The trouble with travel is believing that the confidence you carry at home is the same one that comes with you when you go to another place. I knew that it wasn’t from when Franca was gone to France. It may look and feel like confidence but away from home routines crack and break, they fall apart. There are too many new things to consider, new people, new foods, new lifestyles. If you let them they will get in the way of what has worked for you in the past and instead of having the effect you’re familiar with it has the opposite. When that happens it takes great courage to move beyond it.

We think it was something she ate, we said. Plus, there was lots going on, the car trip, then we stayed up later than usual. There was other company too, lots of running around. It may have just been the excitement.

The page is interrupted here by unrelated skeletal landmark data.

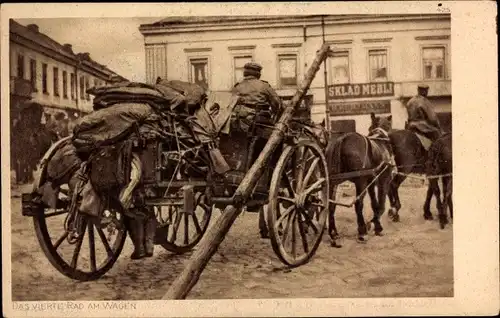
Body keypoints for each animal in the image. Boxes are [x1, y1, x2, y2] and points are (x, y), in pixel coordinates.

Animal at [326, 113, 396, 245]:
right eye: (390, 125)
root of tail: (342, 140)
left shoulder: (371, 182)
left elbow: (375, 204)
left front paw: (376, 225)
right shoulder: (383, 180)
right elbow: (381, 205)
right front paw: (374, 225)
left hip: (333, 182)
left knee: (331, 204)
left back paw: (333, 233)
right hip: (360, 182)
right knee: (358, 204)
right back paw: (362, 232)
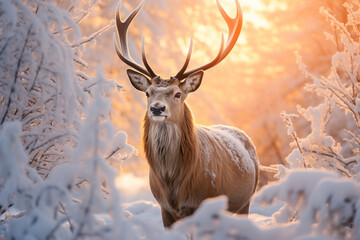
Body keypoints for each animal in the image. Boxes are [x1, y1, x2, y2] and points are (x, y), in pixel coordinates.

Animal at [115, 0, 258, 227]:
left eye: (178, 93)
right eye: (147, 93)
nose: (157, 108)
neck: (173, 186)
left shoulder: (202, 205)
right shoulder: (164, 209)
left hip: (246, 201)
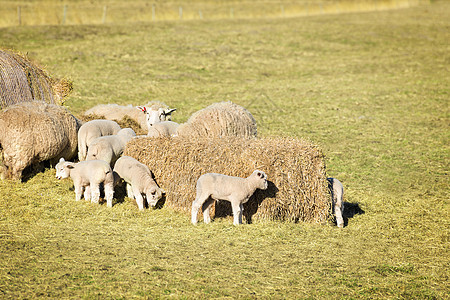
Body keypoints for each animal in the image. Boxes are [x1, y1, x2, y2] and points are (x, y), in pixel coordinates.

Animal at [125, 137, 332, 224]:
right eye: (264, 178)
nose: (267, 185)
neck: (247, 184)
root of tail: (200, 177)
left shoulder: (239, 200)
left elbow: (241, 211)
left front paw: (240, 222)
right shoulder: (234, 198)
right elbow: (237, 210)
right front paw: (236, 223)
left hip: (210, 196)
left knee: (205, 207)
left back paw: (207, 221)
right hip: (203, 193)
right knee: (195, 205)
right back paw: (194, 222)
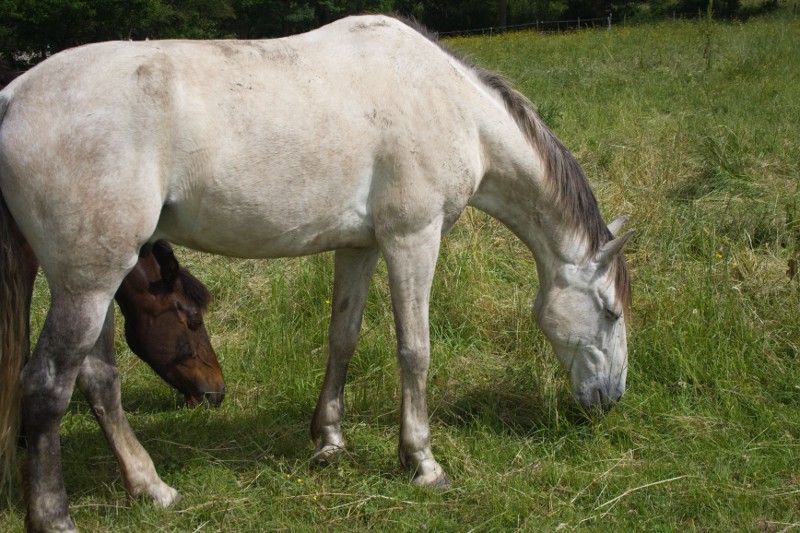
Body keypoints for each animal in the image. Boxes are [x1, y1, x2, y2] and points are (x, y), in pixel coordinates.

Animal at [0, 14, 632, 528]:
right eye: (610, 311)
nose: (610, 399)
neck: (451, 104)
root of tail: (12, 95)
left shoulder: (360, 246)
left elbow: (342, 337)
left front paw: (329, 441)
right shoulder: (413, 238)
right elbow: (415, 350)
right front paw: (422, 462)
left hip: (94, 279)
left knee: (99, 379)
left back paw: (151, 488)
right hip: (88, 281)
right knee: (48, 384)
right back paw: (54, 516)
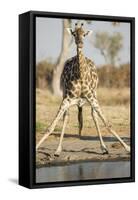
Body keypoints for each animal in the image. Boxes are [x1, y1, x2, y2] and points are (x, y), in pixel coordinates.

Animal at [35, 22, 130, 156]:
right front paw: (39, 148)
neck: (80, 75)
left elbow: (108, 124)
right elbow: (51, 127)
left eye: (84, 34)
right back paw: (58, 150)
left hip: (94, 94)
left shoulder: (92, 98)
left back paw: (104, 148)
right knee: (66, 117)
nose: (80, 43)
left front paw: (127, 148)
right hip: (65, 95)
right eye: (74, 34)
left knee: (94, 116)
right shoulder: (67, 99)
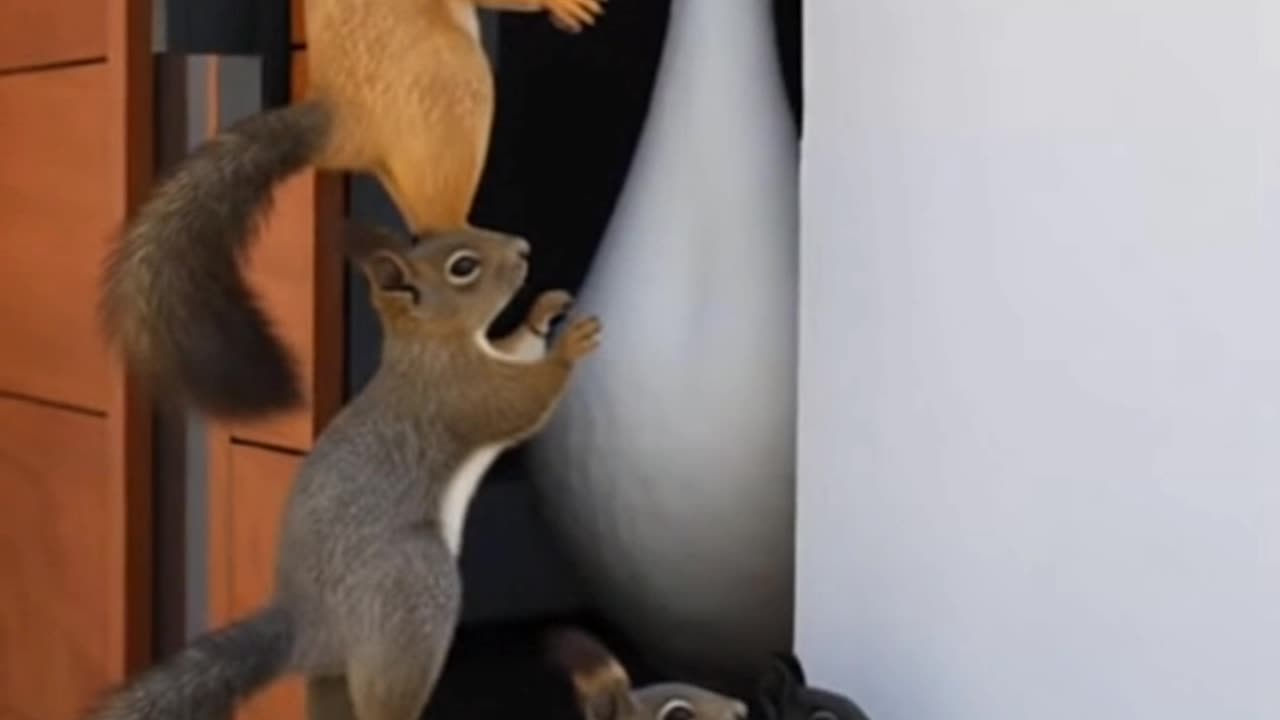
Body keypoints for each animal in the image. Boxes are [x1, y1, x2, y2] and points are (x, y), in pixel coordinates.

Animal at [86, 225, 601, 720]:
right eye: (463, 267)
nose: (523, 248)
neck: (429, 341)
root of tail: (306, 627)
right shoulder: (459, 392)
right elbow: (519, 401)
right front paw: (570, 347)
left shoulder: (486, 359)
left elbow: (517, 348)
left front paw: (545, 310)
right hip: (408, 592)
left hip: (334, 676)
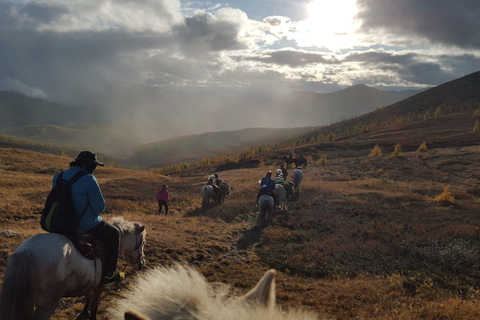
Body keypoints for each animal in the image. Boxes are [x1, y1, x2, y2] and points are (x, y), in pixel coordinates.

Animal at [0, 216, 146, 320]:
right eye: (143, 242)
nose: (142, 264)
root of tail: (26, 252)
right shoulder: (100, 286)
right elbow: (95, 305)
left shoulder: (90, 281)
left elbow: (88, 296)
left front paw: (85, 312)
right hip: (46, 303)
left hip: (28, 302)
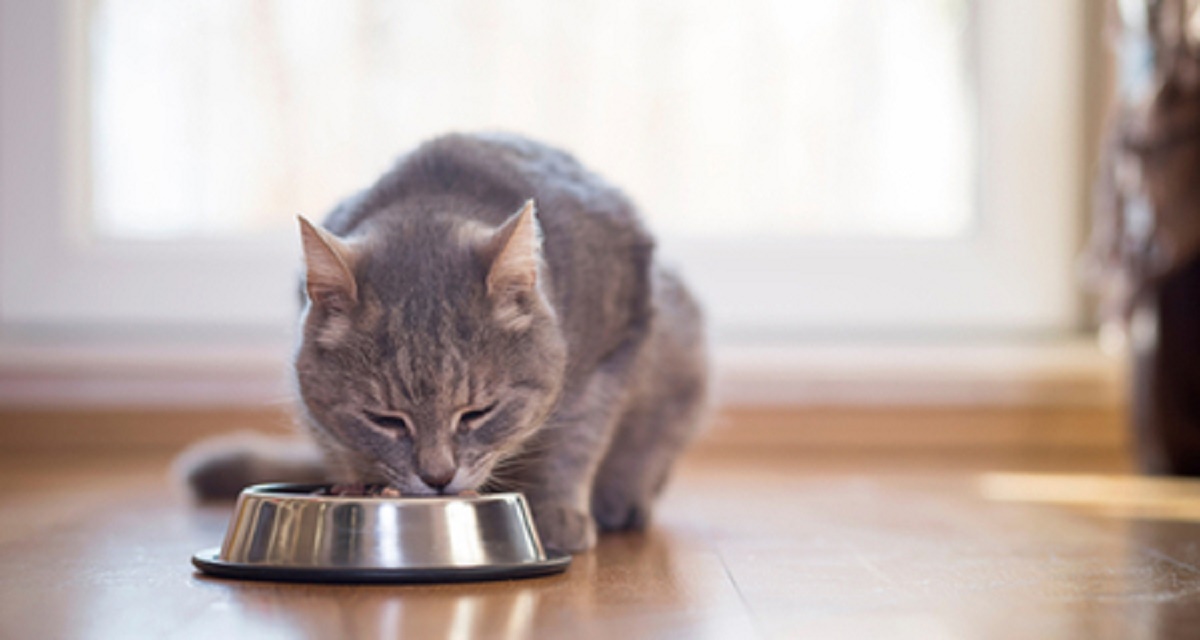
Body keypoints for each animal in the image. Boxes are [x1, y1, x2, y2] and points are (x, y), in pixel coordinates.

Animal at [176, 132, 700, 552]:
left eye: (478, 413)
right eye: (384, 419)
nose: (438, 477)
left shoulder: (615, 346)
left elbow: (575, 439)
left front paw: (556, 513)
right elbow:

Did anyone else get sick? the doctor asked.

No, just Lia.

The doctor looked over her vitals, checked her ears, peered down her throat. Asked her to take deep breaths. She stepped back and wrapped her scope around her neck. I knew what was coming and had already cautioned the doctor that it wouldn’t be easy. Lia would soon know this too.

The doctor looked down at her as she spoke. Well, little miss, we have two choices.

Okay, Lia replied.

We need to get some fluids in you to help your body get rid of those ketones. One way of doing that is for you to drink lots of liquid and stay here for five or six hours while it does its thing. The other is you let me put in an IV and you’re out of here in two or three.

I can go back to my aunt’s then?

That’s right.

Lia looked thoughtful. We had already talked about this, about how when she’d had an IV before, on the day of her diagnosis, her body was severely dehydrated. Then her blood vessels were collapsed and very thin, it’d been very difficult to insert a needle into them. Today was different. Today she was much better, stronger and it would hurt but not like before.

Lia made her mind up and when she spoke her voice sounded strange, far too grown up for the small little figure sitting up in the bed. Then I’ll take the IV, she answered.

The doctor nodded and left to go put in the order. Lia looked over at me and her mother.

I didn’t know what to say to her. Somehow sorry was just not enough.